─── 原文
我坐在教室门囗处。教室是大上房,高出地面五级台阶。占着地利优势,可看到高悬的黑板,坐在讲台上批改作业的专心致志的老师,还有一排排的同学,黑压压的人头,有相互挨着偷空说话的,有头抵在课桌木板上睡觉的。往左可居高临下看到校园里的一切:两边是半面坡的厢房,高高的墙角,镶着禽兽的头,镂刻着花草的门窗,塞满我的眼睛。甚至努下头,还能看到屋脊正中的砖鸟,是石匠用青砖磨出的。颜色灰黑,真如一只歇息的斑鸠,有时竟引得野鸽子和斑鸠,凑上这只不会言语的同类,凝望着,茫然无语。目光尽头是兀立的影墙后墙,老校长用草体书写着*语录,龙飞蛇舞,并不认得。影墙正面坐在教室内看不到,它正对着半圆券的大门洞,上有雷锋的头部肖像,漂亮的绿军装,令人羡慕的火车头棉军帽,红星闪闪镶在帽子正中,英姿飒爽。整幅墙面由白如雪亮似银的灰膏泥就,白灰膏从西山半山腰挖来,夹进剪碎的头发,结实的很。狂草写的“向雷锋同志学习”几个字竟然占满墙面。字我们不认得,曲里拐弯的怎会是字呢。后来才知是仿写*的草书版。
太阳光被教室遮挡,地面呈现一片阴影,随太阳西移,阴影逐渐扩大,地面分为阴影地和太阳地两个不同的世界。我观察阴影将要吞没柏树大约多少公分或北墙上的第几块砖时下课的钟声就要敲响,这两天心里就作个记号,眼不时瞅着校园地面,巴望光影快速达到标记点,巴望有老师走向柏树。但标记点不固定的,每天要往前移动,太阳每天都是新的,明天的太阳不同于今天的太阳。阴雨天或老师将教室门关上,便没了参照,失了兴趣。只有依赖老师敲钟了。
中午最后一节课常遇到王老师值日,带一块长方形的座表,在十二点的位置,用粉笔在玻璃蒙子上点个大白圆点,作记号,待最长的分针走过时就下课。这表有时放教室外窗台上,多数放在讲台旁的凳子上。我们早早整理书包,分针伴随清脆急促的哒哒声走到预定位置时,老师豪迈地吆喝“放学了”,我们这些离弦之剑,变身一群散乱的不守秩序的白山羊,飞奔而出。老师拖堂或坐凳子上眯瞪,有人就提高嗓门咳咳两声,扭几下凳子腿发出刺耳怪叫或干脆扑通一声凳子砸上地面,引起老师注意,赶紧敲钟下课。当当的钟声,不紧不慢地敲过十多声,震得教室窗户吱吱作响。这声响,往南传到大校园,那里有五六个年级在那里,他们的放学与否,也得由这口钟决定。
──────
─── 所给信息
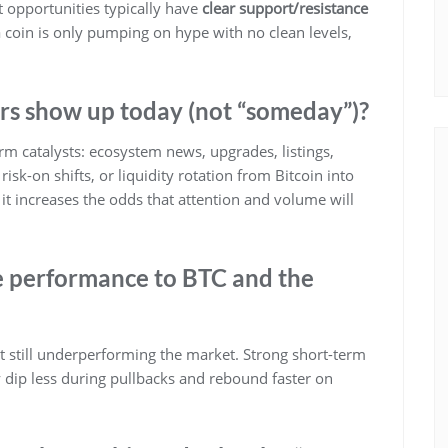
st opportunities typically have
clear support/resistance
 a coin is only pumping on hype with no clean levels,
rs show up today (not “someday”)?
m catalysts: ecosystem news, upgrades, listings,
isk-on shifts, or liquidity rotation from Bitcoin into
it increases the odds that attention and volume will
e performance to BTC and the
ut still underperforming the market. Strong short-term
dip less during pullbacks and rebound faster on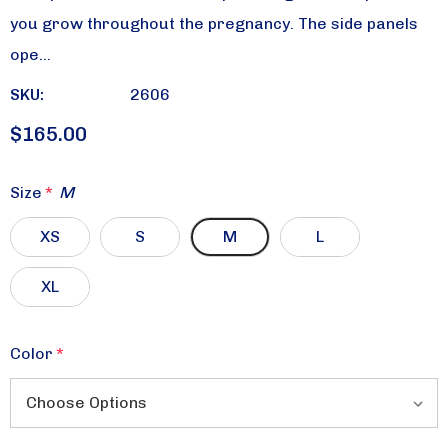
you grow throughout the pregnancy. The side panels
ope…
SKU:
2606
$165.00
Size
*
M
XS
S
M
L
XL
Color
*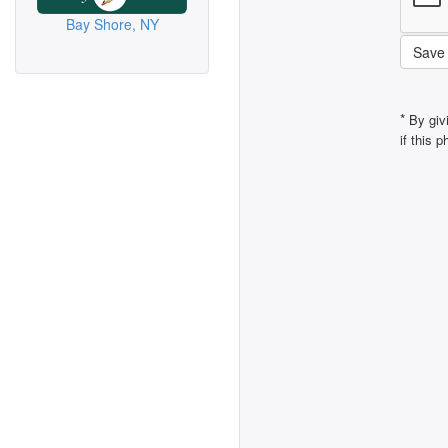
Bay Shore, NY
Save
*
By giv
if this 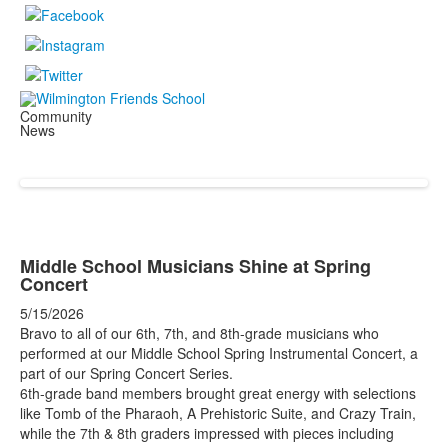
Community
News
Middle School Musicians Shine at Spring
Concert
5/15/2026
Bravo to all of our 6th, 7th, and 8th-grade musicians who
performed at our Middle School Spring Instrumental Concert, a
part of our Spring Concert Series.
6th-grade band members brought great energy with selections
like Tomb of the Pharaoh, A Prehistoric Suite, and Crazy Train,
while the 7th & 8th graders impressed with pieces including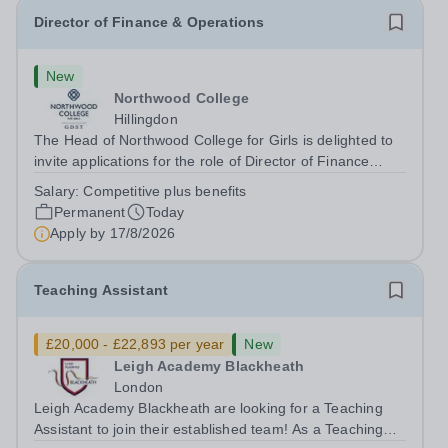
Director of Finance & Operations
New
Northwood College
Hillingdon
The Head of Northwood College for Girls is delighted to
invite applications for the role of Director of Finance
&amp; Operations (DFO). Northwood College for Girls
Salary:
Competitive plus benefits
(NWC) is a leading independent day school for
Permanent
Today
approximately 880 girls aged 3–18....
Apply by
17/8/2026
Teaching Assistant
£20,000 - £22,893 per year
New
Leigh Academy Blackheath
London
Leigh Academy Blackheath are looking for a Teaching
Assistant to join their established team! As a Teaching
──────
__任务要求__
根据原文，用一到三句话说明：为什么阴雨天或老师把教室门关上时，“我”就“失了兴趣”？ 请只根据原文作答。

__答案__
因为这时没了参照。“我”平时观察教室投下的阴影吞没柏树或北墙砖块的位置，以此估计下课钟声何时敲响。阴雨天或门被关上后，就无法看到光影的变化，只能依赖老师敲钟了。